Going back to the drawing board, the main issue I had with 4o-mini was that it was inconsistent in outputting proper citations when it used sources. Prompt engineering alone wasn’t working.

Instead of relying on non-deterministic magicks, we can just add some old fashion guardrails using tools.

The approach: Create a cite_sources tool that the agent calls to explicitly declare which sources it used.

export const citeSourcesTool = tool({
	name: "cite_sources",
	description:
		"Cite source documents that you referenced in your response. Call this when you've used specific information from the knowledge base.",
	inputSchema: z.object({
		sources: z
			.array(z.string())
			.describe(
				"List of document names you cited. For example: "Slop Corner", "Slop Review", "Slop Policy",
			),
	}),
	execute: async ({ sources }) => {
		// This tool is primarily for metadata collection
		// The actual source list is captured by monitoring tool calls
		return `Successfully cited ${sources.length} source(s)`;
	},
});

The tool itself actually does nothing. Similar to the implicit prompting technique that the sequential thinking MCP uses, it just boxes the LLM into thinking. The tool call also makes it nice and easy for use to parse out later without having to do a bunch of cursed regex.

The breakthrough: AND we can make it deterministically enforceable.

//psuedocode
if (stopReason !== 'tool_call' && searchAcmeWikiWasCalled && citeSourcesWasNotCalled) {
  // Force the model to call cite_sources
  createNewModelMessage({ forceToolCall: 'cite_sources' });
  makeOneLastLLMCall();
}
          +--------------------+
          |   LLM (agent)      |
          +--------------------+
                    |
                    | calls tool
                    v
      "search tool: {{query}}"
                    |
                    v
          +--------------------+
          |  Search tool       |
          |  returns snippets  |
          +--------------------+
                    |
                    v
          +--------------------+
          |   LLM drafts       |
          |   final message    |
          +--------------------+
                    |
                    v
      +------------------------------+
      | Interceptor checks final turn|
      | search called? cite missing? |
      +------------------------------+
        |                         |
        | no                      | yes
        v                         v
  publish final reply     inject system hint
                               |
                               v
                     "You must call cite_sources"
                               |
                               v
                   LLM issues cite_sources call
                               |
                               v
                     publish final reply (with cites)

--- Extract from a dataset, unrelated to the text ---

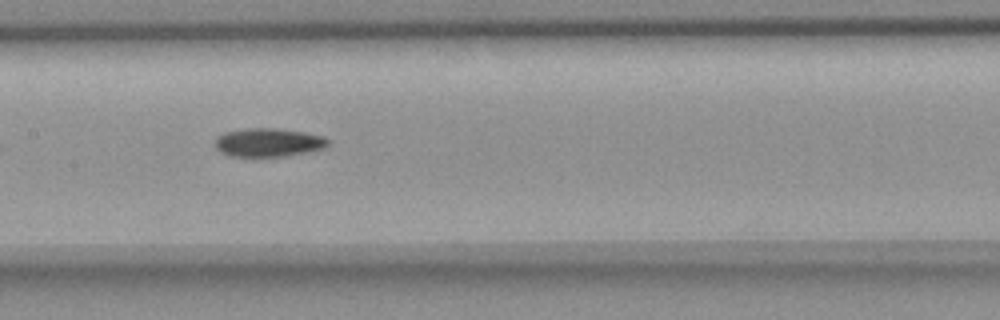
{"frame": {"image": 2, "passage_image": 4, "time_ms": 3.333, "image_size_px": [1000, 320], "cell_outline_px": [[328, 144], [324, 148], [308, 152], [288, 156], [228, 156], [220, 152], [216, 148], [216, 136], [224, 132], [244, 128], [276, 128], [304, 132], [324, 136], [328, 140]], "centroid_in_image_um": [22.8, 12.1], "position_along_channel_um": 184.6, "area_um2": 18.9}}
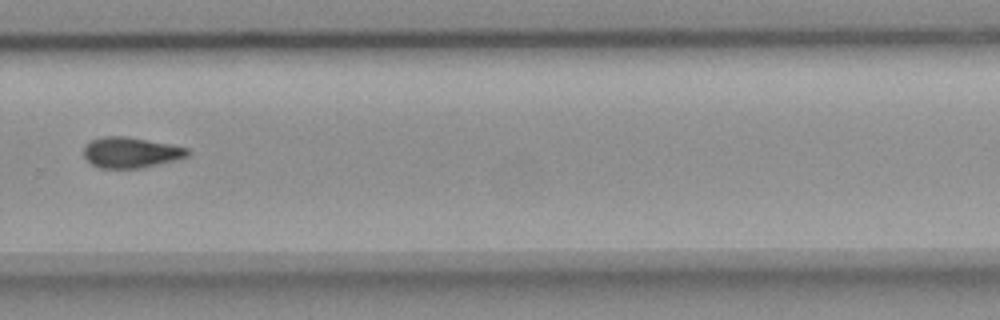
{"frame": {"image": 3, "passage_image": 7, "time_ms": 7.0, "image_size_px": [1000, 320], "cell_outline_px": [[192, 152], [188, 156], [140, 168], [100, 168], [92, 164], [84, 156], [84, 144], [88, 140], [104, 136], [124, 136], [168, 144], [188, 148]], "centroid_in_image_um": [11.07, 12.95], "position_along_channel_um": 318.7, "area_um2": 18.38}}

If the agent used the search tool and finished without calling cite_sources, we detect that and force the tool call.

Most of the time, just having the tool exposed was enough to get it reliably call it, but this hook is there just in case it doesn’t.

The schema for the citation tool also allows for the input to be empty. So for scenarios that are legitimate and no information was found, the model just enters an empty array. The injected system message only tells the model to call the tool.

I acknowledge that this isn’t a completely foolproof solution—the model could still get confused over whether or not it’s supposed to include the sources it read and didn’t use.

The Journey

What started as “just add citations” became a week-long exploration of model capabilities, speed constraints, and UX requirements:

  1. GPT-4o-mini won’t follow format instructions → tried GPT-5-mini
  2. GPT-5-mini is too slow (31s) → tried structured output
  3. Structured output is brittle → tried two-phase approach
  4. Two-phase breaks streaming → streaming is non-negotiable → needed new approach
  5. cite_sources tool → deterministic, fast, streaming-compatible

My takeaway: tools are more reliable than output formats. Having the model call a tool to declare citations is natural and deterministic. We can detect when it’s needed and force it rather than hoping the model follows instructions.